Quand on vulgarise sur l’obligation de motiver un acte administratif, il est usuel de poser que toute décision individuelle négative doit l’être…

Le très bon site « Service Public » (car il est dur de bien vulgariser) ne s’éloigne guère de cette vulgate en posant que :

« L’administration doit motiver (c’est-à-dire justifier) les décisions individuelles défavorables ou dérogatoires. Une décision défavorable peut être explicite (clairement exprimée par écrit) ou implicite (absence de réponse écrite). »

Et pourtant, et pourtant, ce n’est pas si simple.

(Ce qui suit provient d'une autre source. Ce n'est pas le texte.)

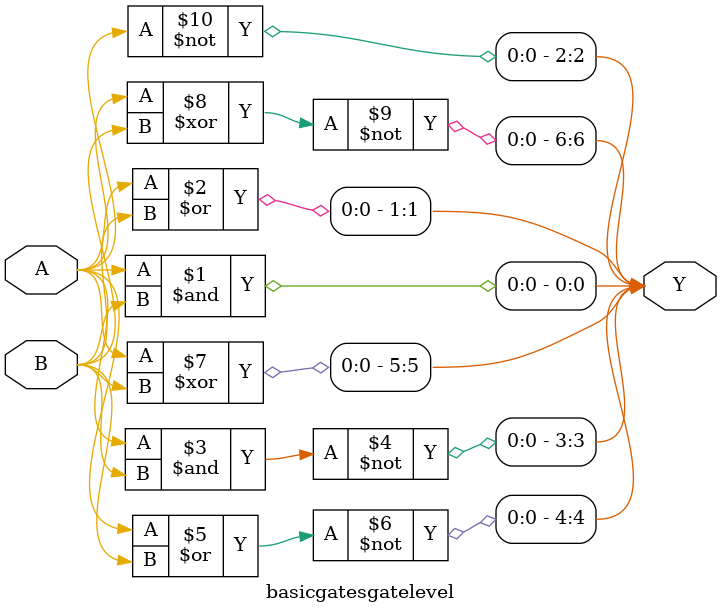
<source format=v>
`timescale 1ns / 1ps
module basicgatesgatelevel(A,B,Y);
	 input A,B;
	 output [0:6]Y;
	 and g0(Y[0],A,B);
	 or g1(Y[1],A,B);
	 not g2(Y[2],A);
	 nand g3(Y[3],A,B);
	 nor g4(Y[4],A,B);
	 xor g5(Y[5],A,B);
	 xnor g6(Y[6],A,B);


endmodule

</source>
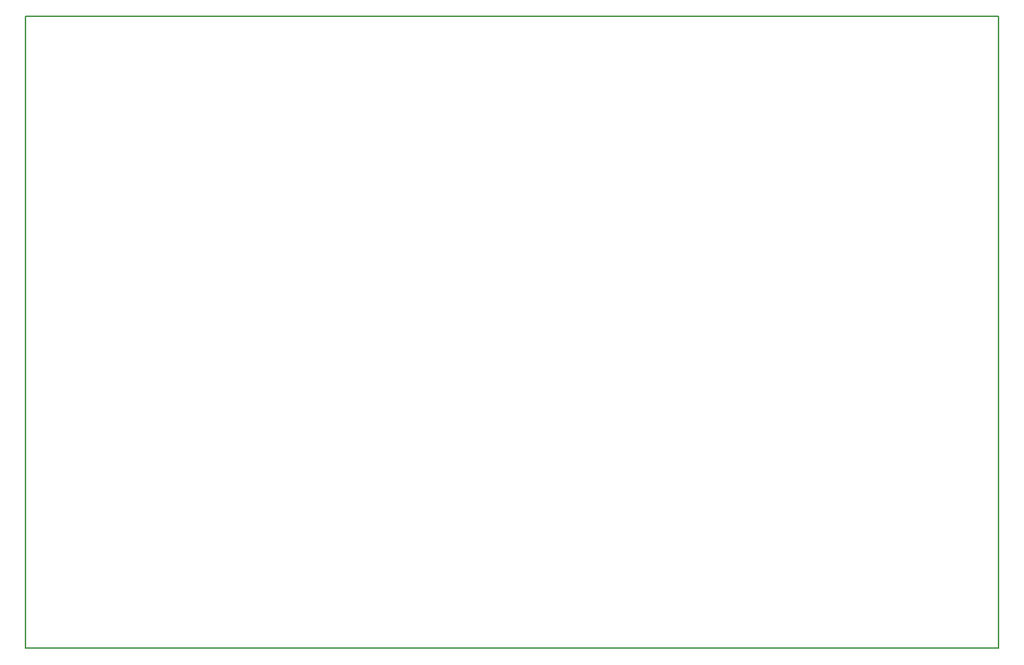
<source format=gbo>
G04 MADE WITH FRITZING*
G04 WWW.FRITZING.ORG*
G04 DOUBLE SIDED*
G04 HOLES PLATED*
G04 CONTOUR ON CENTER OF CONTOUR VECTOR*
%ASAXBY*%
%FSLAX23Y23*%
%MOIN*%
%OFA0B0*%
%SFA1.0B1.0*%
%ADD10R,4.594180X2.985210X4.578180X2.969210*%
%ADD11C,0.008000*%
%LNSILK0*%
G90*
G70*
G54D11*
X4Y2981D02*
X4590Y2981D01*
X4590Y4D01*
X4Y4D01*
X4Y2981D01*
D02*
G04 End of Silk0*
M02*
</source>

Une mise en demure qui se borne à rappeler à l’intéressé qu’il utilise sans autorisation un local d’habitation à des fins professionnelles et qui dès lors l’invite en conséquence à rendre ce local à l’habitation… n’a pas à être motivée (CE, 29/11/2002, M. Teboul, n° 228664, B).

Dans le même sens, la CAA de Marseille vient de poser qu’une décision par laquelle l’autorité gestionnaire du domaine public maritime met en demeure un occupant de ce domaine, à qui l’autorisation d’occupation temporaire n’a pas été renouvelée, de démolir tous les ouvrages qui y sont établis en application de la disposition expresse contenue dans la dernière autorisation délivrée faisant obligation à son bénéficiaire de remettre les lieux en l’état primitif si l’administration l’exige, n’impose par elle-même aucune sujétion, la source des contraintes que l’occupant se voit obligé de respecter se trouvant dans le code général de la propriété des personnes publiques ainsi que dans l’autorisation d’occupation temporaire dont il a bénéficié.

Dès lors, la Cour en conclut que ladite mise en demeure, qui constitue une simple mesure visant à la préservation de l’intégrité du domaine public maritime, n’entre ainsi dans aucune des catégories mentionnées à l’article 1er de la loi du 11 juillet 1979 reprises à l’article L. 211-2 du code des relations entre le public et l’administration et n’avait donc pas à satisfaire aux exigences de motivation prévues par ces dispositions.